Another fallacy being pushed by Carlino and their spokespeople is that “they’re building on just a little bit more” than the Don Guanella Village footprint, claiming that it’s 38 acres in total area. This is wrong on two counts. First, Google Earth puts the size of the Village at 34.6 acres (with a margin of error of less than 1/100th of one percent). The three acre difference between what Carlino says it is and what Google clearly shows it to be might not sound like much, but a big box store or strip of stores could be snugly nestled on a plot that size. It’s about the size of the Shoppes at Sproul Plaza (with the Wawa).
Also, the actual 12+ acre difference between what Carlino wants and the actual size of Don Guanella might not sound like much, either, but it is roughly the same size as the shopping center at Route 3 and Springfield Road (with the Pep Boys, Planet Fitness, Citizens Bank, Redbox, A.C. Moore, and the abandoned Giant supermarket). That’s not “a little bit more” by any rational standard.
Carlino says they're just adding "a little bit more" to the size of the their proposal. Here's what that looks like: The abandoned Giant shopping center at Springfield Road and West Chester Pike is about 13 acres (the area within the polygon). The 12 acre difference between the actual Don Guanella Village site and their larger proposal is roughly equivalent to this large shopping center.

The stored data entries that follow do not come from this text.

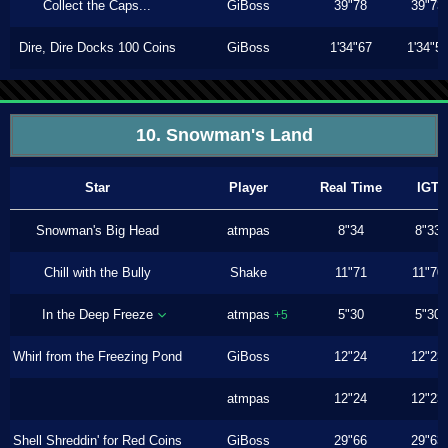
Collect the Caps...
GiBoss
39"78
39"73
Dire, Dire Docks 100 Coins
GiBoss
1'34"67
1'34"5
10. Snowman's Land
Star
Player
Real Time
IGT
Snowman's Big Head
atmpas
8"34
8"33
Chill with the Bully
Shake
11"71
11"70
In the Deep Freeze
atmpas
5"30
5"30
+5
Whirl from the Freezing Pond
GiBoss
12"24
12"23
atmpas
12"24
12"23
Shell Shreddin' for Red Coins
GiBoss
29"66
29"63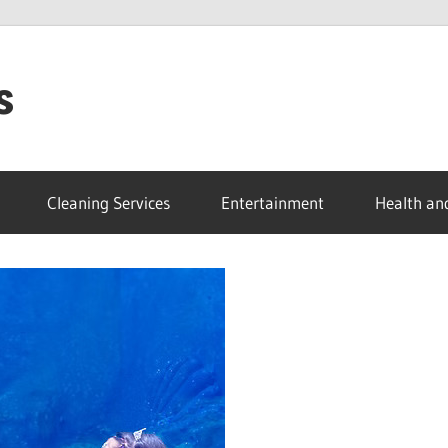
s
Cleaning Services
Entertainment
Health an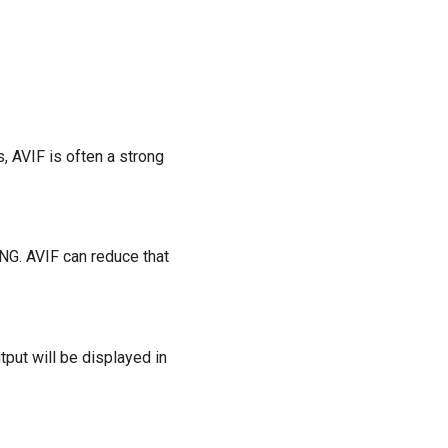
, AVIF is often a strong
NG. AVIF can reduce that
tput will be displayed in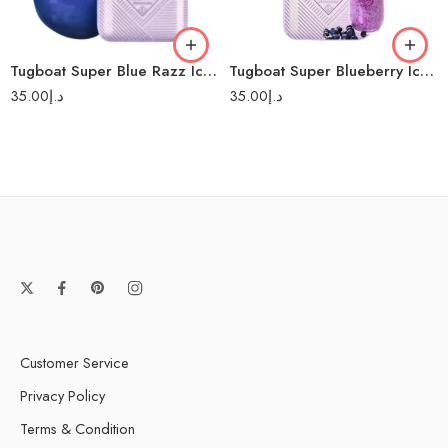
Tugboat Super Blue Razz Ice 12000-Disposable Vape
Tugboat Super Blueberry Ice 12000-Disposable Vape
35.00
د.إ
35.00
د.إ
Customer Service
Privacy Policy
Terms & Condition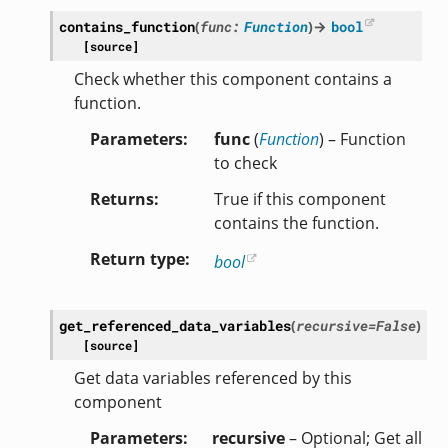
contains_function
(
func
:
Function
)
→
bool
[source]
Check whether this component contains a
function.
Parameters
func
(
Function
) – Function
to check
Returns
True if this component
contains the function.
Return type
bool
get_referenced_data_variables
(
recursive
=
False
)
[source]
Get data variables referenced by this
component
Parameters
recursive
– Optional; Get all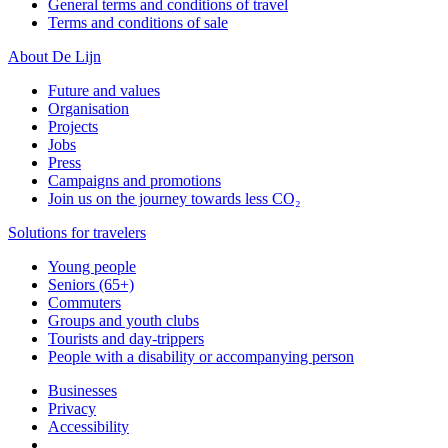
General terms and conditions of travel
Terms and conditions of sale
About De Lijn
Future and values
Organisation
Projects
Jobs
Press
Campaigns and promotions
Join us on the journey towards less CO₂
Solutions for travelers
Young people
Seniors (65+)
Commuters
Groups and youth clubs
Tourists and day-trippers
People with a disability or accompanying person
Businesses
Privacy
Accessibility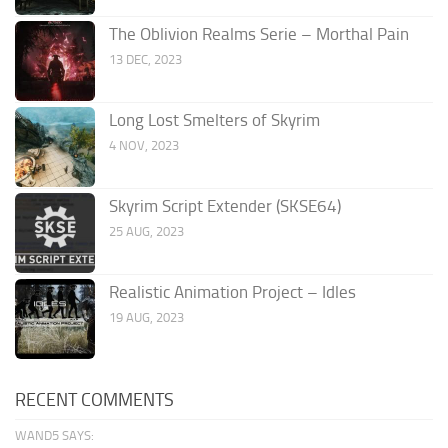
The Oblivion Realms Serie – Morthal Pain
13 DEC, 2023
Long Lost Smelters of Skyrim
4 NOV, 2023
Skyrim Script Extender (SKSE64)
25 AUG, 2023
Realistic Animation Project – Idles
19 AUG, 2023
RECENT COMMENTS
WAND5 SAYS: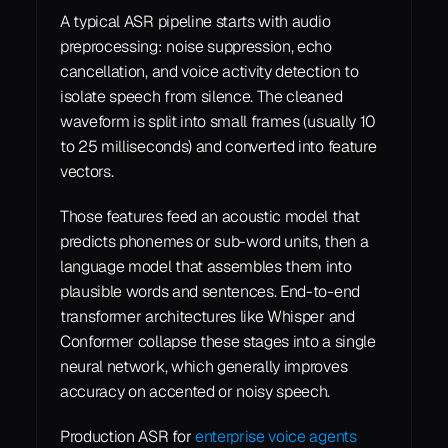
A typical ASR pipeline starts with audio 
preprocessing: noise suppression, echo 
cancellation, and voice activity detection to 
isolate speech from silence. The cleaned 
waveform is split into small frames (usually 10 
to 25 milliseconds) and converted into feature 
vectors.
Those features feed an acoustic model that 
predicts phonemes or sub-word units, then a 
language model that assembles them into 
plausible words and sentences. End-to-end 
transformer architectures like Whisper and 
Conformer collapse these stages into a single 
neural network, which generally improves 
accuracy on accented or noisy speech.
Production ASR for 
enterprise voice agents 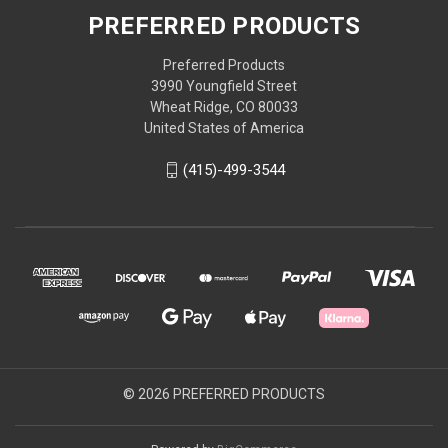
PREFERRED PRODUCTS
Preferred Products
3990 Youngfield Street
Wheat Ridge, CO 80033
United States of America
(415)-499-3544
© 2026 PREFERRED PRODUCTS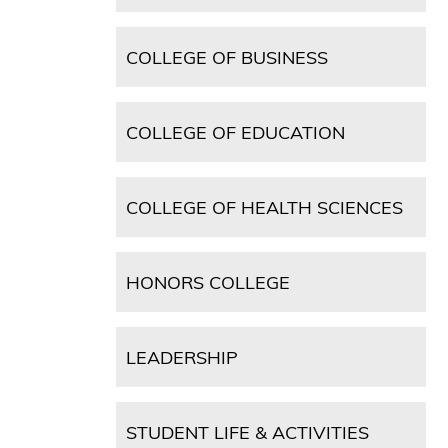
COLLEGE OF BUSINESS
COLLEGE OF EDUCATION
COLLEGE OF HEALTH SCIENCES
HONORS COLLEGE
LEADERSHIP
STUDENT LIFE & ACTIVITIES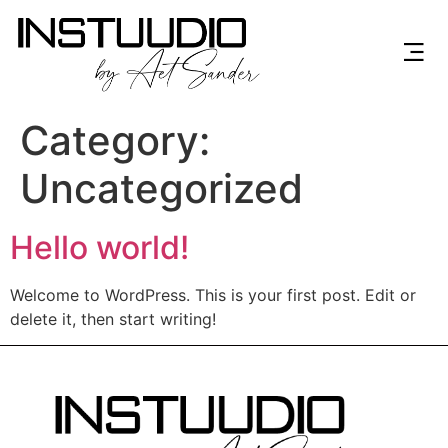
Category:
Uncategorized
Hello world!
Welcome to WordPress. This is your first post. Edit or
delete it, then start writing!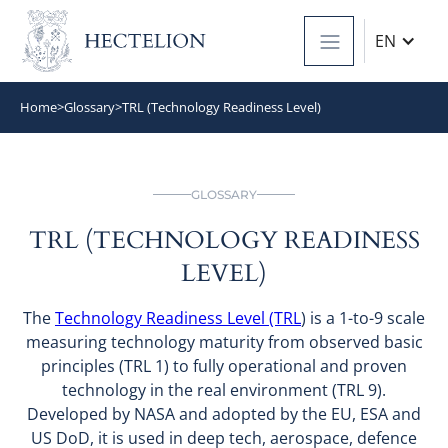
EN
Home
>
Glossary
>
TRL (Technology Readiness Level)
GLOSSARY
TRL (TECHNOLOGY READINESS
LEVEL)
The
Technology Readiness Level (TRL
) is a 1-to-9 scale
measuring technology maturity from observed basic
principles (TRL 1) to fully operational and proven
technology in the real environment (TRL 9).
Developed by NASA and adopted by the EU, ESA and
US DoD, it is used in deep tech, aerospace, defence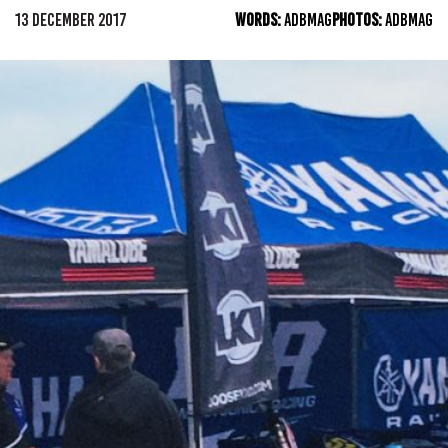
13 DECEMBER 2017
WORDS:
ADBMAG
PHOTOS:
ADBMAG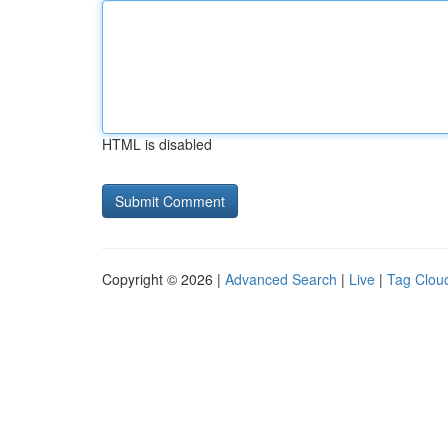
HTML is disabled
Copyright © 2026 |
Advanced Search
|
Live
|
Tag Clou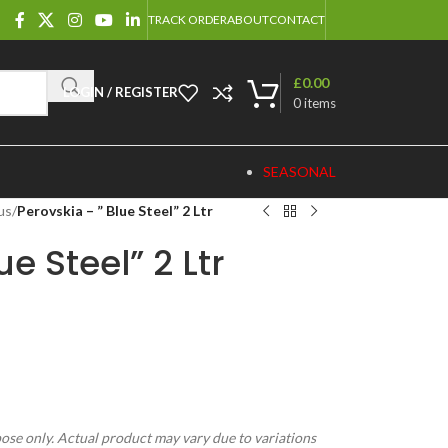
TRACK ORDER
ABOUT
CONTACT
£
0.00
LOGIN / REGISTER
0
items
SEASONAL
us
/
Perovskia – ” Blue Steel” 2 Ltr
ue Steel” 2 Ltr
pose only. Actual product may vary due to variations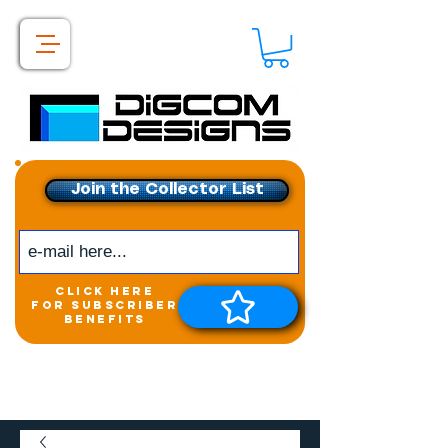
Join the Collector List
click here
for subscriber
benefits
Get exclusive access to
New releases &
Giveaways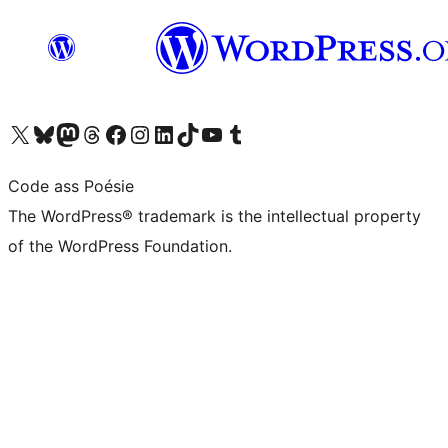
Visit our X (formerly Twitter) account
Visit our Bluesky account
Visit our Mastodon account
Visit our Threads account
Visit our Facebook page
Visit our Instagram account
Visit our LinkedIn account
Visit our TikTok account
Visit our YouTube channel
Visit our Tumblr account
Code ass Poésie
The WordPress® trademark is the intellectual property
of the WordPress Foundation.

Peter Miller and Brian McElwee stood up at the earlier O’Hara prep meeting (before the gymnasium “open house”) and spoke of the “private property rights” they and the Archdiocese have and spoke like it’s their Constitutional right to destroy a community’s quality of life. What about the rights of area residents? What about the rights of property owners whose home values would fall as every possible cut-through street in the area is inundated by thousands of new daily vehicle trips? What about the right to not have an enormous shopping center dropped in your community? What about the right to not have your neighborhood flooded with light pollution and noise? What about your right to not have your roads further congested by a very wealthy corporation? Carlino's claimed right to build a regional shopping center presupposes that residents in the area have no rights, that the community can be transformed into a regional shopping mecca without its consent.
As the development of the Don Guanella property is probably the most important quality of life issue to ever face Marple Township (and neighboring townships like Springfield, Haverford, Upper Darby and Upper Providence), the choice for the Marple Commissioners is clear. To get the rezoning they need, Carlino must significantly scale down the size of their commercial center. There would be no undoing the permanent damage to our community and quality of life if it’s approved.